--- Start Text segment ---

Norman Cook
Norman Cook - aka Fatboy Slim - is probably the world’s most famous DJ so no need for much of an introduction. Despite his wealth and fame, he’s managed to keep a good handle on reality, and here offers some perceptive insights on superstar-DJ-hood. This was by phone, with the Fatboy in his Slim underwear.
Can I fire right away with the questions, or do you need to put some special trousers on?
No, I’m not wearing any trousers.
Perhaps you should put some on.
No, I like to do interviews commando style.
Okay. Did you feel aggrieved at the reaction from some quarters when you went from the Housemartins to dance music?
Not at all. I think I proved my mettle by having been a professional DJ playing dance music for three years before the Housemartins. There was a film that the BBC did...
Where you played the Clash breaks?
Yeah, and everyone who was into dance music was like, “Oh yeah, you’re the one in the Housemartins who was doing dance music before the rest of us”. I don’t think anyone... there were only a couple of journalists who didn’t realise I’d done dance music before... ever really made much of a deal about it. My conscience is clear on that one. Besides there wasn’t much of a bandwagon to get on when I got on it.
How does being a DJ affect what you do in the studio?
When you’re making out and out dance music it helps because when you’re DJing you spend untold hours just standing watching people dance. And you kind of begin to realise which bits of a record people react to and which bits get ‘em going. So when I’m in the studio, I think back to the night before and what kind of things worked with dancers.
What do you learn from DJing?

--- End Text segment ---

- _Challenge 1_:
In the Norman Cook interview, how many years had he worked as a professional DJ playing dance music before the Housemartins?
- _Challenge 2_:
Translate this sentence from the Norman Cook interview into Spanish: "So when I'm in the studio, I think back to the night before and what kind of things worked with dancers."

--- Start Information supplied ---

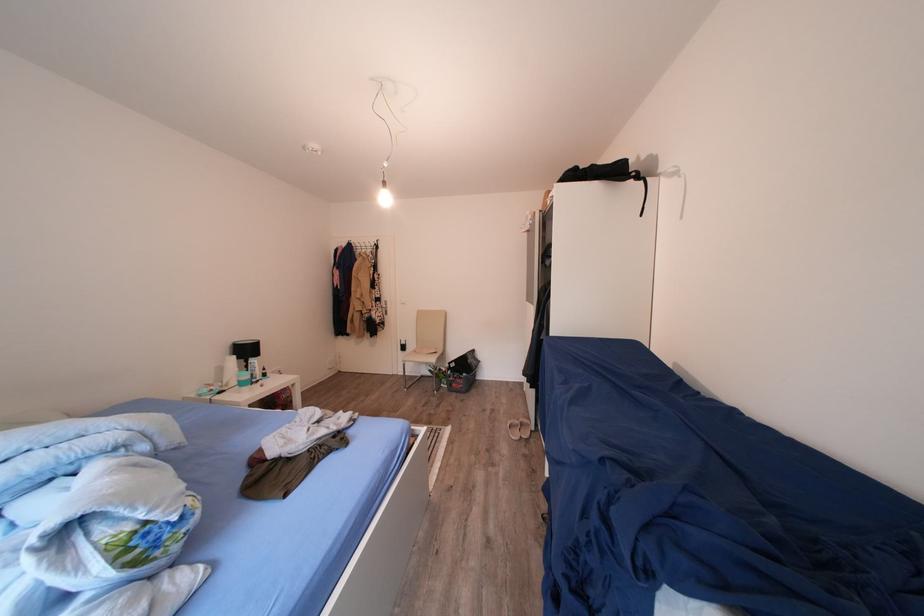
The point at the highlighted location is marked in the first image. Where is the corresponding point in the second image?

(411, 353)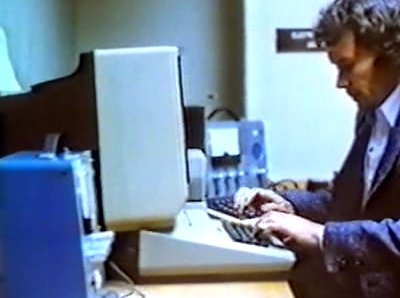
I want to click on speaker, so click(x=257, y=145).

--- End Information supplied ---

- _Full output 1_:
Three years.

- _Full output 2_:
Así que, cuando estoy en el estudio, recuerdo la noche anterior y qué tipo de cosas funcionaron con los bailarines.